We can increase the size of the first hidden layer. I think it will make faces more sharps, but faces are still encoded in a 32 dimensions vector, so it won't help with face-likelyness. I'll try increasing a little bit the network, more power could be fun.
So I will try this structure : 12288 --> 2000 --> 32 --> 2000 --> 12288
Generated pictures are still blur and far from reality, so I don't post result here.
Now I will try a deeper network : 12288 --> 1024 --> 512 --> 32 --> 512 --> 1024 --> 12288
Praying that the learning won't be too long.
It took like five minutes, the result is better but not still as good as I want. Next try : 12288 --> 4048 --> 1024 --> 512 --> 32 --> 512 --> 1024 --> 4048 --> 12288
It starts to gte bigger, I hope it will converge fast enough.
The model trained in a couple of minutes. The result is better, but we still need more power. Here is my face, with the first model and the deeper one now :
As you can see, the generated picture is sharper, shadows are stronger and background is more defined. Good improvement. I'd like to train wider network and also later try with CNN layers. Maybe we can also decrease the compression, maybe from 32 to 512. We don't have much data, so I'm a bit scared that the model will quickly overfit.
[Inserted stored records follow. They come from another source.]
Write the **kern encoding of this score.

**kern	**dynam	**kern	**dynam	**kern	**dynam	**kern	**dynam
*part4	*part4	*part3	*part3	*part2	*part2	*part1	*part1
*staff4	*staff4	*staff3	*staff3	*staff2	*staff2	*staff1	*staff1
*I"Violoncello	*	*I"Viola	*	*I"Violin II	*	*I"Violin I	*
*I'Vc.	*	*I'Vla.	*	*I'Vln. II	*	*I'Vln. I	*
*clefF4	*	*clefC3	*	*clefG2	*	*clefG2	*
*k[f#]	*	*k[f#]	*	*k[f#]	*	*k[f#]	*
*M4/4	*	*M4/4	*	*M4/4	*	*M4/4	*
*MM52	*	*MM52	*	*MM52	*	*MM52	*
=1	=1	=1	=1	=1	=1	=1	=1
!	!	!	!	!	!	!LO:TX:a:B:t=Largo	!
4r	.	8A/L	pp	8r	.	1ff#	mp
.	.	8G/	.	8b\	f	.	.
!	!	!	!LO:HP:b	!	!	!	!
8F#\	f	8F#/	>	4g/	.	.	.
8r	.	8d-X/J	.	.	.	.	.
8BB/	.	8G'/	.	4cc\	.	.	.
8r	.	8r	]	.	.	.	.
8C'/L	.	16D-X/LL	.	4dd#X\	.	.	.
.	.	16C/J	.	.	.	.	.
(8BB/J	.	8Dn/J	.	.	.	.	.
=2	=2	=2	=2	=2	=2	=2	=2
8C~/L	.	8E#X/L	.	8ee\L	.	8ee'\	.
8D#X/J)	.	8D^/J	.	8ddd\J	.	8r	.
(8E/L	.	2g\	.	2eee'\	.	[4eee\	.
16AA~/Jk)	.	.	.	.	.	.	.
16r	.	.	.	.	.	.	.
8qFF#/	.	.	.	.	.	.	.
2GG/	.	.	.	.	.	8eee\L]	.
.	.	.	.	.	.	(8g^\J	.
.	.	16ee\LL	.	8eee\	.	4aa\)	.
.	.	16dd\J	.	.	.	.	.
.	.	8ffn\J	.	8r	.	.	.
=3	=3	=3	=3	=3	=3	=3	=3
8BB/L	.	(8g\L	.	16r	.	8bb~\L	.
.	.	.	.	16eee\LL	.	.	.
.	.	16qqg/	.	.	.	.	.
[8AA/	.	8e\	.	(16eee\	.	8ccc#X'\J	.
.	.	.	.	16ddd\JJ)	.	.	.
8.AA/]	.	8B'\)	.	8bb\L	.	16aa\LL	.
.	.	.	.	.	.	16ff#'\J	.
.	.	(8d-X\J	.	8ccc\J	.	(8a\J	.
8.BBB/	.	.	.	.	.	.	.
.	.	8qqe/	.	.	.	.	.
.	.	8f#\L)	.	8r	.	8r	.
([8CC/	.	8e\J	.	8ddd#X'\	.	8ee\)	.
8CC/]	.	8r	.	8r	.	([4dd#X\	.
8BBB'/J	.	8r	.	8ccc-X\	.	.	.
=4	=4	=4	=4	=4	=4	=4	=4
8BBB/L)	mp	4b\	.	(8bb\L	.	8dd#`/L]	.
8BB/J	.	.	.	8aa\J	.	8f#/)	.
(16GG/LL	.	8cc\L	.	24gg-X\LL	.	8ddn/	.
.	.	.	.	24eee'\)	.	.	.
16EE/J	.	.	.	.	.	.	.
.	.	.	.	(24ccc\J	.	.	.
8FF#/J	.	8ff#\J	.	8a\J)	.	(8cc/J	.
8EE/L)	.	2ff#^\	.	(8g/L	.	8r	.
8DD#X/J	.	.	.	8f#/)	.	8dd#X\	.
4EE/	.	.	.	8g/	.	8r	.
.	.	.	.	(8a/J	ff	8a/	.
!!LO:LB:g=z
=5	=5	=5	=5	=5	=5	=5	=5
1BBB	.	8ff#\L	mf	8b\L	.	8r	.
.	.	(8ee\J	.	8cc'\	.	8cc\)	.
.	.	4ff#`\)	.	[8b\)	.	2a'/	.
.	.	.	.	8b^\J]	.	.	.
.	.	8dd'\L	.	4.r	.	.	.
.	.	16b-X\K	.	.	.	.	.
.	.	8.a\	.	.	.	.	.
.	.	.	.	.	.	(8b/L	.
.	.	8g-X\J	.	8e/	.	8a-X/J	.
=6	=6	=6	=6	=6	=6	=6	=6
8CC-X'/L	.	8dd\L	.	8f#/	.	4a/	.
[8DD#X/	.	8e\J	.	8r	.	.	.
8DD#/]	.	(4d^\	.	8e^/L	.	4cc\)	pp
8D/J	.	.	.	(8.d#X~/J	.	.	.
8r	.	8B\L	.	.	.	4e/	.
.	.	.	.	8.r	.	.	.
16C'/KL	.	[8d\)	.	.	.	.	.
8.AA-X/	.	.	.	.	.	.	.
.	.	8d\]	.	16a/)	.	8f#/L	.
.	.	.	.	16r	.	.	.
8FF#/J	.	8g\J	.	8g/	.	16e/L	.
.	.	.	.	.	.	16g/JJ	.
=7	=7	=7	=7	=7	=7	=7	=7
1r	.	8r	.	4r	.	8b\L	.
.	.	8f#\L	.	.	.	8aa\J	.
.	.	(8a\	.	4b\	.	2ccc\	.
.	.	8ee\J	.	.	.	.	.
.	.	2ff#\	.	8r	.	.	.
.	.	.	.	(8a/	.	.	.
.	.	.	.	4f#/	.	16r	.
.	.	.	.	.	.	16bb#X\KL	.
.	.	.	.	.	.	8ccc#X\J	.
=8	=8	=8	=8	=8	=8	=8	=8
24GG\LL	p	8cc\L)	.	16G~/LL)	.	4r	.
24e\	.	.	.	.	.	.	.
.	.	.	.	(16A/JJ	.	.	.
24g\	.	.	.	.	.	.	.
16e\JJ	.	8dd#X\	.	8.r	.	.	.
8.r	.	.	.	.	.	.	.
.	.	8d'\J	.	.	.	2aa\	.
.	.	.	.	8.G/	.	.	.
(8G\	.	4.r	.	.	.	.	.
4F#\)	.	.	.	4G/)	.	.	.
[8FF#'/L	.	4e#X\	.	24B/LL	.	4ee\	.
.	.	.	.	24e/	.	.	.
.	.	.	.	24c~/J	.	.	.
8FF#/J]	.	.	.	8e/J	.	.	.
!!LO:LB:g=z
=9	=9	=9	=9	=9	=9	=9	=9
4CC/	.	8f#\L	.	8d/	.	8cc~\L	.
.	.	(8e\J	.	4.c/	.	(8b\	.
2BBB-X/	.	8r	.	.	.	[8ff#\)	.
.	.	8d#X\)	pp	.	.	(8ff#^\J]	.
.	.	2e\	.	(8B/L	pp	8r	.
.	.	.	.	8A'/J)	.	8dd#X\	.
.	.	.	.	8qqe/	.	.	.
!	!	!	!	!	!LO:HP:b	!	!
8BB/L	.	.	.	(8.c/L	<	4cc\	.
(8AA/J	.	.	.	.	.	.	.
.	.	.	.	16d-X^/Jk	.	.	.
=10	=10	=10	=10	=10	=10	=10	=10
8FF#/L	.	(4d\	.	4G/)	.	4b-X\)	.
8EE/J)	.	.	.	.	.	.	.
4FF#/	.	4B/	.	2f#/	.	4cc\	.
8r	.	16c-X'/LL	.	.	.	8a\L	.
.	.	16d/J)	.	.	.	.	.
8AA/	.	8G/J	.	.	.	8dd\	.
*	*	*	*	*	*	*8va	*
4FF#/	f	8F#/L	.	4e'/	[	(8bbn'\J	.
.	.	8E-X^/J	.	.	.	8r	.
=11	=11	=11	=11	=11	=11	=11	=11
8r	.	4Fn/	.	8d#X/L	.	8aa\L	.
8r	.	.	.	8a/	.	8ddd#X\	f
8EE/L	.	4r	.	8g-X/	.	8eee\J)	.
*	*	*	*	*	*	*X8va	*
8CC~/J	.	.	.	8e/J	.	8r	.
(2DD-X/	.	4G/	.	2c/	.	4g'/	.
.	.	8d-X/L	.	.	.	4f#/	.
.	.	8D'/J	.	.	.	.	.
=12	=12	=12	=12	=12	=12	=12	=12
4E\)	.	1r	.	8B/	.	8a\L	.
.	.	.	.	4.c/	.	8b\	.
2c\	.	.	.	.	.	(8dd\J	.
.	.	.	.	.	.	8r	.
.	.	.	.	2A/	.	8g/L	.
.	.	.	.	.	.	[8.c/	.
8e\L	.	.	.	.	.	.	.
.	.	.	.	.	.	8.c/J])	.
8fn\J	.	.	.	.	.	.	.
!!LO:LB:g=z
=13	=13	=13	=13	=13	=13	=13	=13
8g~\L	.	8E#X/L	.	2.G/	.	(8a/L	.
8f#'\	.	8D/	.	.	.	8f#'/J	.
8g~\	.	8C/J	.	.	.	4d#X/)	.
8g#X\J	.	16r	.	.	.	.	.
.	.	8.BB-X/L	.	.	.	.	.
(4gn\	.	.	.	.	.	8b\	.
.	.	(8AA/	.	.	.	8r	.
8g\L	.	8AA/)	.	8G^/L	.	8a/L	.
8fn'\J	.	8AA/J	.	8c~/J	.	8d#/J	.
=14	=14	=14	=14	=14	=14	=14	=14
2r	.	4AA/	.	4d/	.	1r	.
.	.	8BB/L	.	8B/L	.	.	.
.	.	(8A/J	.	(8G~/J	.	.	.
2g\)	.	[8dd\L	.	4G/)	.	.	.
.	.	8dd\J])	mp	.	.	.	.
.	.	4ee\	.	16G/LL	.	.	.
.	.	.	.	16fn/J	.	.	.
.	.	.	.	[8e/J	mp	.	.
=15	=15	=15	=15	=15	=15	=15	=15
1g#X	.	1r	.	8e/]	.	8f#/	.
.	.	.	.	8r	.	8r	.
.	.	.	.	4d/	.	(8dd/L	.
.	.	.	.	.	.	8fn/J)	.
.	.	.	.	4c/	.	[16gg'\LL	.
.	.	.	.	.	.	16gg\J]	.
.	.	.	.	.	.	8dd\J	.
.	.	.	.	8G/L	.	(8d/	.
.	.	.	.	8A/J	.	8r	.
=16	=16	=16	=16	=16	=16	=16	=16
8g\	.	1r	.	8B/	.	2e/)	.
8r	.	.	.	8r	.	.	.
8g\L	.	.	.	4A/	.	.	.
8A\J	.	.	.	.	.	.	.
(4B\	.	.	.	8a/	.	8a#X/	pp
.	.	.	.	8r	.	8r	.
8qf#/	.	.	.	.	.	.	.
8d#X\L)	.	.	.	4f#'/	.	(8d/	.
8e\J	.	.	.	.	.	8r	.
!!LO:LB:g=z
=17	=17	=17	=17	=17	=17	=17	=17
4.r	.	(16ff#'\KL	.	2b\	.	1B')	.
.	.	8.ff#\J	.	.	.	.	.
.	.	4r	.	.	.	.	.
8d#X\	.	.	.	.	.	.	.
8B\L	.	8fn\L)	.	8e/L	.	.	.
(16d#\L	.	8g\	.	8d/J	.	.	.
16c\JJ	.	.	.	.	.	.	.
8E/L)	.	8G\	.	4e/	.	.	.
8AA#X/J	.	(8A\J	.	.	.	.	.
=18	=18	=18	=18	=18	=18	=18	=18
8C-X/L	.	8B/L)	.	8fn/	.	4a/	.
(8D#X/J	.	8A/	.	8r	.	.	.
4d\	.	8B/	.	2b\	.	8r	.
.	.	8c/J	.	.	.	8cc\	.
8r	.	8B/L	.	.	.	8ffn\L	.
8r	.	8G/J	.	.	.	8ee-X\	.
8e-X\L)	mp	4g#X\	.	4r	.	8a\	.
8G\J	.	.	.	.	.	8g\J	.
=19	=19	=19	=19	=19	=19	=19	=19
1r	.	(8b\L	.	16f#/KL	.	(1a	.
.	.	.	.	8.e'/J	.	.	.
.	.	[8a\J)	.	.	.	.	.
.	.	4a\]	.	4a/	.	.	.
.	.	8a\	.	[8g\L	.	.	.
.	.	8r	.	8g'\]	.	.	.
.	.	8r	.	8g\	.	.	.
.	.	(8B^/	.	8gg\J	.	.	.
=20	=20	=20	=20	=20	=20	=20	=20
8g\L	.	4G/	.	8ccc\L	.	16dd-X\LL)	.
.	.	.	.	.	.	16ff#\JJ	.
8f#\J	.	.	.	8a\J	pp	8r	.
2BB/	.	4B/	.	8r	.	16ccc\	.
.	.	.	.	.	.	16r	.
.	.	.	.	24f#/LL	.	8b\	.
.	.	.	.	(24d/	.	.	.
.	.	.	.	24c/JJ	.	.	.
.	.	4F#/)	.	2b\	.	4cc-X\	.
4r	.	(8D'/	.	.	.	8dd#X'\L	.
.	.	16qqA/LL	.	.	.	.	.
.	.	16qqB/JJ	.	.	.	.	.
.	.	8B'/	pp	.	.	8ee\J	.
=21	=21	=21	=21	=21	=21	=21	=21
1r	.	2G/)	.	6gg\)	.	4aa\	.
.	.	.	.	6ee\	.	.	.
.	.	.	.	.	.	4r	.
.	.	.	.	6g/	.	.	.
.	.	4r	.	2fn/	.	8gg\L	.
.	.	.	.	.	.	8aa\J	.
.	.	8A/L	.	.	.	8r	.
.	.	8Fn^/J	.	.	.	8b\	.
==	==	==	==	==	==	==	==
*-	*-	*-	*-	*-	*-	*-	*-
Trying now : 12288 --> 10000 --> 5000 --> 1000 --> 100 --> 1000 --> 5000 --> 10000 --> 12288
I trained the last network while I was sleeping, but the network is too heavy for my RAM (8GB :( ). The script just stopped running 😐
I start thinking about using AWS, I never never tried before it could be a great opportunity to try. I contacted people in my school that knows well machine learning, they adviced me to try Google Colab which is free. I'll start when I'll be at home. I looked on the AWS website, there is a 12-months trial period for their deep learning servers. Might give it a try.
I'll also try to implement CNN layers, it may improve results a lot.